What is it?
This is the new Honda Civic Type R, as you can probably tell from the tremendously large rear wing and the fact that it looks like a selection of power bulges haphazardly applied to a vaguely Honda-shaped hatchback.
What that becomes, though, is the most powerful front-drive hatchback around, with 316bhp. By conventional thinking, that's the sort of power you’d put through all four wheels. Not so Honda, which has recently made setting the front-drive production car lap record at the Nürburgring its ‘thing’; it did it with the previous-generation Type R and has done so again, so it says, with this, going around the Nordschleife in 7min 43.8sec, seven seconds quicker than the previous Civic Type R. The new car's lap time is very brisk, all things considered. And although doing that doesn’t necessarily equate to creating a terrific hot hatchback for the road, it fairly guarantees it will have impressive performance credentials.
I won’t dwell on the car's looks, but the short of it is that I’ve put pictures of the Type R on social media and the general reaction, rather than the usual “Is it any good?”, is “Holy moly, even that car’s mother would turn away from it”. There’s reason behind the appearance, though. The rear wing and underbody give it positive downforce, which is unique in the class, according to Honda.

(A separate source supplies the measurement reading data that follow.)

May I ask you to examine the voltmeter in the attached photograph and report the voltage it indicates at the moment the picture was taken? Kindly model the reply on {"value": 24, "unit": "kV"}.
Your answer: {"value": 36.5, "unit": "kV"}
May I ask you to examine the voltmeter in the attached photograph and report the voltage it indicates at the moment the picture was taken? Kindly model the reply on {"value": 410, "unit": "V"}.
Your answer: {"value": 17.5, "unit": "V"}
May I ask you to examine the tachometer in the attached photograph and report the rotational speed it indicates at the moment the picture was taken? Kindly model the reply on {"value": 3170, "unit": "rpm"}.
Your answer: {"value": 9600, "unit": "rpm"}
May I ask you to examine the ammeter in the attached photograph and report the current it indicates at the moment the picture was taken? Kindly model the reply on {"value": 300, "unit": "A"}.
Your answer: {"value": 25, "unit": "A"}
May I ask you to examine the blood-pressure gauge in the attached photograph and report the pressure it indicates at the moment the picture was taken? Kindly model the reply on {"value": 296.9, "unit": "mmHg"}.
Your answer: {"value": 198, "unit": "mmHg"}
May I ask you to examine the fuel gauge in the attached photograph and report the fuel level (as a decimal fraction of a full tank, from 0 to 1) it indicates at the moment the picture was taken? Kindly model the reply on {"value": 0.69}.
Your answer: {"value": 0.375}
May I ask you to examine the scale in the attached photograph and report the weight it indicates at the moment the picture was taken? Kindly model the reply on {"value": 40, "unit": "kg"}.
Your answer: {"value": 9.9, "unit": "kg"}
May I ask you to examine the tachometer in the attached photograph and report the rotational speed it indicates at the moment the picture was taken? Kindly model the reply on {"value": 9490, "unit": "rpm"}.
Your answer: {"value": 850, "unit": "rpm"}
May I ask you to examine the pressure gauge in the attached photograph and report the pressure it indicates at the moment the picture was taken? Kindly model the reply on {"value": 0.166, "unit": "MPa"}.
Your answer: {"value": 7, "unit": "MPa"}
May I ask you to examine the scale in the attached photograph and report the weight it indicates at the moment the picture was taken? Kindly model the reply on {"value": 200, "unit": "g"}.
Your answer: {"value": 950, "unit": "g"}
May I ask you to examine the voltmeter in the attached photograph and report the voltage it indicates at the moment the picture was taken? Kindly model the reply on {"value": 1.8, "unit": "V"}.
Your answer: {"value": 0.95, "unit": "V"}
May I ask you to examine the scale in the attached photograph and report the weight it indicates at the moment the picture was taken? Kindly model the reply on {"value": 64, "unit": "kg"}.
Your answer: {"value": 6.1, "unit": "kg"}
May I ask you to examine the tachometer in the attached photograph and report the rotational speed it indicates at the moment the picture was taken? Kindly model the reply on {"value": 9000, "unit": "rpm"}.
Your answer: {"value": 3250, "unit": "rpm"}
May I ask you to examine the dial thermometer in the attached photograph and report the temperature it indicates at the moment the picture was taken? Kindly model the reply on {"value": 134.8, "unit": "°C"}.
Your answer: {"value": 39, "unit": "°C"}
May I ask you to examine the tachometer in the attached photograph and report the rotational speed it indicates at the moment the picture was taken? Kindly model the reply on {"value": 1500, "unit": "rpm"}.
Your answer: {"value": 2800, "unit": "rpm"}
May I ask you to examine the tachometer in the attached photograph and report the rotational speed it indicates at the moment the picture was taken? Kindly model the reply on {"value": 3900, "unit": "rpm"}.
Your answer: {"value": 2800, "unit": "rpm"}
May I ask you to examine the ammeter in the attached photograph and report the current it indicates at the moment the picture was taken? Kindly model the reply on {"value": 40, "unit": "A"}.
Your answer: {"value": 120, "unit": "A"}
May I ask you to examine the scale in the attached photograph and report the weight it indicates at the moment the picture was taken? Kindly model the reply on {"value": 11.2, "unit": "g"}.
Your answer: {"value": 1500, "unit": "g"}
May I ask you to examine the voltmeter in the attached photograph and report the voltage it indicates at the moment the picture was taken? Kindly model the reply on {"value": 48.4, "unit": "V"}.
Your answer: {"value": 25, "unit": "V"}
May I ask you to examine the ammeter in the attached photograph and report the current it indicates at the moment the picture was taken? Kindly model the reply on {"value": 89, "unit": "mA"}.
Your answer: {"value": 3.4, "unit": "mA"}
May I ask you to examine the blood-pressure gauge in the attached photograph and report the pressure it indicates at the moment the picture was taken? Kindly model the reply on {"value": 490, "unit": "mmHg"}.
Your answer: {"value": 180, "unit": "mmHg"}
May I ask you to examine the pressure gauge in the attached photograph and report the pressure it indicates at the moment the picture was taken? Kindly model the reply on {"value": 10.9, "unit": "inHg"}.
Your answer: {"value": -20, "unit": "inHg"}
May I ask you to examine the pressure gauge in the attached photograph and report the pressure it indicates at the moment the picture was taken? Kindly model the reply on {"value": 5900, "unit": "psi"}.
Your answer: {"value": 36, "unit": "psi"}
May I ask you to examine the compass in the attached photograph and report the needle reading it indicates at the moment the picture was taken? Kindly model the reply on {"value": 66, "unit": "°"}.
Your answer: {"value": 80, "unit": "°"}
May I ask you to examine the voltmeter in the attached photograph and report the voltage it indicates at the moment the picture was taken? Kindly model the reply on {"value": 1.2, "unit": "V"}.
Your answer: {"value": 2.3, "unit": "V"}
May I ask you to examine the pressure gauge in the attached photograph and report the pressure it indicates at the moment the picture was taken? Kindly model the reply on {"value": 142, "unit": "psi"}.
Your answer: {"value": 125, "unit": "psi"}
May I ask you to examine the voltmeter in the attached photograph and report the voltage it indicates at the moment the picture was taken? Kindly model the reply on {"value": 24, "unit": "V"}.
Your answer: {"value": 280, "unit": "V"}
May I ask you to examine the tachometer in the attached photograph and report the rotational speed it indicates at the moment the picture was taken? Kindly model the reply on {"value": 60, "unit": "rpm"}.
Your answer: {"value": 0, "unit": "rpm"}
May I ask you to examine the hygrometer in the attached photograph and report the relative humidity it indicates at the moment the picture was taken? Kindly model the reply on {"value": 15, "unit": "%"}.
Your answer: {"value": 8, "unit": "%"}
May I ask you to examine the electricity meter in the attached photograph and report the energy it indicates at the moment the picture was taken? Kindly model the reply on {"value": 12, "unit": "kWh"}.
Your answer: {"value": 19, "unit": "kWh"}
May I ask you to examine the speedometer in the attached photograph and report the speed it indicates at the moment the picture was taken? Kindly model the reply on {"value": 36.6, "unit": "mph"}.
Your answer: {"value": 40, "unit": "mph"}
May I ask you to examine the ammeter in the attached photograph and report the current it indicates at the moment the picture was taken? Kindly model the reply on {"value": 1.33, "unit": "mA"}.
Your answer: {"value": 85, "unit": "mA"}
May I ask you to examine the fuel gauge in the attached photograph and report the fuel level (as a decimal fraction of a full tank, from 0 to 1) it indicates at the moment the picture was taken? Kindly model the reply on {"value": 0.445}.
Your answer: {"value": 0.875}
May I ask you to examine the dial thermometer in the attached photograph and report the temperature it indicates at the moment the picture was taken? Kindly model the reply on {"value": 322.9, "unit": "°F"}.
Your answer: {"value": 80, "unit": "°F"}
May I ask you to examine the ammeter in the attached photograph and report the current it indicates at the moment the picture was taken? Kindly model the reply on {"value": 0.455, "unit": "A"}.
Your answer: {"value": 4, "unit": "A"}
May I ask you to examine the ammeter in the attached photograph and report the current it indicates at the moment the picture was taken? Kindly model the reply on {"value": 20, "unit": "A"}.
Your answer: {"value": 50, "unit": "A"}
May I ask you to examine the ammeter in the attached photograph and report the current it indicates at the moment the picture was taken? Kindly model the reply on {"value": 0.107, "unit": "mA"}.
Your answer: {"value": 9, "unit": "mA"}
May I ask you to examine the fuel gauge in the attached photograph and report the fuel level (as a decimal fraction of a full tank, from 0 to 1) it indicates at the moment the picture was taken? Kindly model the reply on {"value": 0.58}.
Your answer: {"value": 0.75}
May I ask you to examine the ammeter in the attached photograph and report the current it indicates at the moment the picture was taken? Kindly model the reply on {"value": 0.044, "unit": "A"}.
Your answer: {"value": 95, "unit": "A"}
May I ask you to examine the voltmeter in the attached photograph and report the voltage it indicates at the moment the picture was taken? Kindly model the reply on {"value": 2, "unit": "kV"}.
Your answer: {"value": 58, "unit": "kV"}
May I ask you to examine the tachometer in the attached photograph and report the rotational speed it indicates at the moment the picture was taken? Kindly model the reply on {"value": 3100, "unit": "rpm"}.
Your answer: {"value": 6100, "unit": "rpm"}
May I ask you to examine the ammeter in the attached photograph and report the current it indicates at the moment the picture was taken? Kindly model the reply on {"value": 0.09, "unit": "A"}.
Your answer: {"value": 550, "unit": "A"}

The body itself has a longer wheelbase than the previous-generation Civic, while relocating the fuel tank from beneath the front seats to beneath the rears means that the driver sits 50mm lower than before. The centre of gravity is lower overall, too. Some bonding rather than spot welding means the body-in-white is 16kg lighter and 38% stiffer than the previous Civic’s, but the most significant mechanical change is that there’s no longer a torsion beam rear axle. Instead, the latest Civic gets a fully independent, multi-link set-up.
At the front there are MacPherson struts but, as is sometimes the way with really powerful front-drive hatches, they’re dual-axis ones. Some manufacturers give this set-up different names – Ford called it the RevoKnuckle, Vauxhall/Opel the HiPer Strut.
On a conventional strut, the whole strut turns when steered, which means there’s a large distance between the centre of the driven wheel and turning axis, across which distance the wheel torque acts, and can corrupt the steering. The dual-axis strut puts the wheel carrier on a separate knuckle, and only that part turns, making the turning axis much closer to the wheel centre. The result is a bit like pushing a door near the hinge rather than the handle: the force acts over a shorter distance, therefore the same effort moves the door less. And in this case, hey presto: less torque steer.